• **Text excerpt**
● ● ●

Shareholders are understandably disappointed and concerned by the lack of progress to date and believe the optimal value-creative actions are long overdue. They feel strongly that CDK’s Board and management must take more significant steps with regard to enhancing operational effectiveness and capital return, providing greater clarity around the path to an optimal margin profile and demonstrating an overall commitment to long-term value-creation.

While CDK’s legacy management team squandered a substantial amount of time by failing to take action, we believe with the recent appointment of Brian as CEO and what we hope is a new mandate for change, CDK can now make up for this lost time. There is a tremendous opportunity for real leadership at CDK, and we believe Brian, Al and the rest of their team, with support from the Board, can present a plan to maximize value at CDK.

CDK Can and Should Be More Efficient

Though CDK possesses a uniquely attractive business model with loyal customers, sticky contracts and a strong competitive position, the extensive public diligence we performed has clearly confirmed that CDK is profoundly under-managed. For example, in FY2015 ended June, CDK’s adjusted EBITDA margin was 23% and EPS (excluding stock-based compensation) was $1.50. With proper management, CDK can achieve an EBITDA margin and EPS of at least 42% and $4.06, respectively, by FY2018. We believe this significant improvement in CDK’s financial performance can be achieved in a timely fashion if the right steps to improve the Company’s operations and capital structure are taken.

● ● ●

• **Material provided**
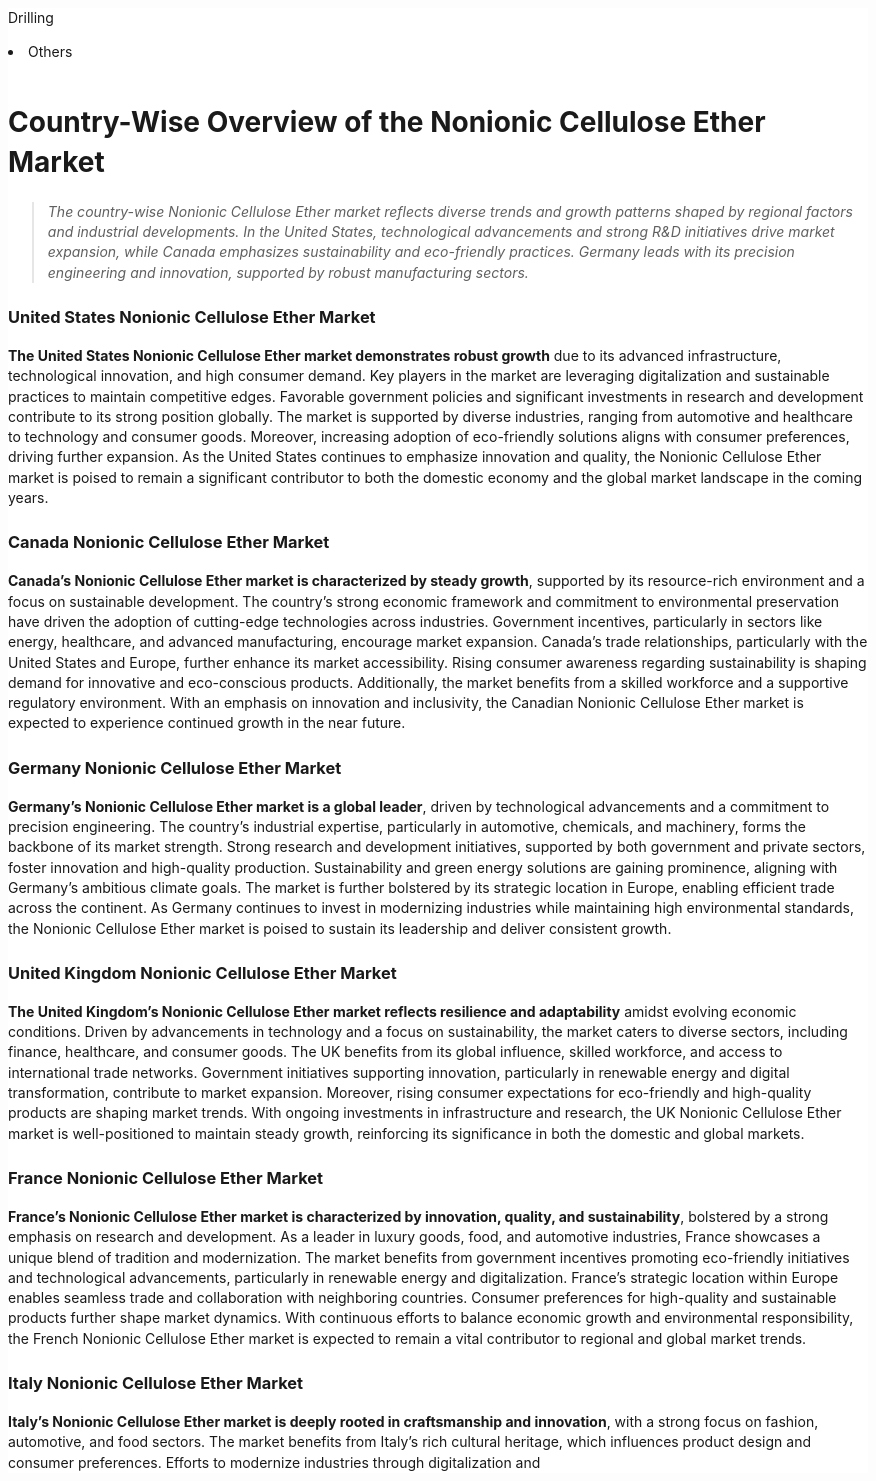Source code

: Drilling</li><li>Others</li></ul><h1><span class="">Country-Wise Overview of the Nonionic Cellulose Ether Market<br /></span></h1><blockquote><p><em><span class="">The country-wise Nonionic Cellulose Ether market reflects diverse trends and growth patterns shaped by regional factors and industrial developments. In the United States, technological advancements and strong R&amp;D initiatives drive market expansion, while Canada emphasizes sustainability and eco-friendly practices. Germany leads with its precision engineering and innovation, supported by robust manufacturing sectors.</span></em></p></blockquote><h3><strong>United States Nonionic Cellulose Ether Market</strong></h3><p><strong>The United States Nonionic Cellulose Ether market demonstrates robust growth</strong> due to its advanced infrastructure, technological innovation, and high consumer demand. Key players in the market are leveraging digitalization and sustainable practices to maintain competitive edges. Favorable government policies and significant investments in research and development contribute to its strong position globally. The market is supported by diverse industries, ranging from automotive and healthcare to technology and consumer goods. Moreover, increasing adoption of eco-friendly solutions aligns with consumer preferences, driving further expansion. As the United States continues to emphasize innovation and quality, the Nonionic Cellulose Ether market is poised to remain a significant contributor to both the domestic economy and the global market landscape in the coming years.</p><h3><strong>Canada Nonionic Cellulose Ether Market</strong></h3><p><strong>Canada&rsquo;s Nonionic Cellulose Ether market is characterized by steady growth</strong>, supported by its resource-rich environment and a focus on sustainable development. The country&rsquo;s strong economic framework and commitment to environmental preservation have driven the adoption of cutting-edge technologies across industries. Government incentives, particularly in sectors like energy, healthcare, and advanced manufacturing, encourage market expansion. Canada&rsquo;s trade relationships, particularly with the United States and Europe, further enhance its market accessibility. Rising consumer awareness regarding sustainability is shaping demand for innovative and eco-conscious products. Additionally, the market benefits from a skilled workforce and a supportive regulatory environment. With an emphasis on innovation and inclusivity, the Canadian Nonionic Cellulose Ether market is expected to experience continued growth in the near future.</p><h3><strong>Germany Nonionic Cellulose Ether Market</strong></h3><p><strong>Germany&rsquo;s Nonionic Cellulose Ether market is a global leader</strong>, driven by technological advancements and a commitment to precision engineering. The country&rsquo;s industrial expertise, particularly in automotive, chemicals, and machinery, forms the backbone of its market strength. Strong research and development initiatives, supported by both government and private sectors, foster innovation and high-quality production. Sustainability and green energy solutions are gaining prominence, aligning with Germany&rsquo;s ambitious climate goals. The market is further bolstered by its strategic location in Europe, enabling efficient trade across the continent. As Germany continues to invest in modernizing industries while maintaining high environmental standards, the Nonionic Cellulose Ether market is poised to sustain its leadership and deliver consistent growth.</p><h3><strong>United Kingdom Nonionic Cellulose Ether Market</strong></h3><p><strong>The United Kingdom&rsquo;s Nonionic Cellulose Ether market reflects resilience and adaptability</strong> amidst evolving economic conditions. Driven by advancements in technology and a focus on sustainability, the market caters to diverse sectors, including finance, healthcare, and consumer goods. The UK benefits from its global influence, skilled workforce, and access to international trade networks. Government initiatives supporting innovation, particularly in renewable energy and digital transformation, contribute to market expansion. Moreover, rising consumer expectations for eco-friendly and high-quality products are shaping market trends. With ongoing investments in infrastructure and research, the UK Nonionic Cellulose Ether market is well-positioned to maintain steady growth, reinforcing its significance in both the domestic and global markets.</p><h3><strong>France Nonionic Cellulose Ether Market</strong></h3><p><strong>France&rsquo;s Nonionic Cellulose Ether market is characterized by innovation, quality, and sustainability</strong>, bolstered by a strong emphasis on research and development. As a leader in luxury goods, food, and automotive industries, France showcases a unique blend of tradition and modernization. The market benefits from government incentives promoting eco-friendly initiatives and technological advancements, particularly in renewable energy and digitalization. France&rsquo;s strategic location within Europe enables seamless trade and collaboration with neighboring countries. Consumer preferences for high-quality and sustainable products further shape market dynamics. With continuous efforts to balance economic growth and environmental responsibility, the French Nonionic Cellulose Ether market is expected to remain a vital contributor to regional and global market trends.</p><h3><strong>Italy Nonionic Cellulose Ether Market</strong></h3><p><strong>Italy&rsquo;s Nonionic Cellulose Ether market is deeply rooted in craftsmanship and innovation</strong>, with a strong focus on fashion, automotive, and food sectors. The market benefits from Italy&rsquo;s rich cultural heritage, which influences product design and consumer preferences. Efforts to modernize industries through digitalization and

● ● ●

• **Task statement**
Using the CDK text above, answer each question briefly:
(a) Who was recently appointed CEO?
(b) What was CDK's adjusted EBITDA margin in FY2015?
(c) What EPS does the text say CDK can reach by FY2018 with proper management?

• **Solution for this exercise**
(a) Brian
(b) 23%
(c) $4.06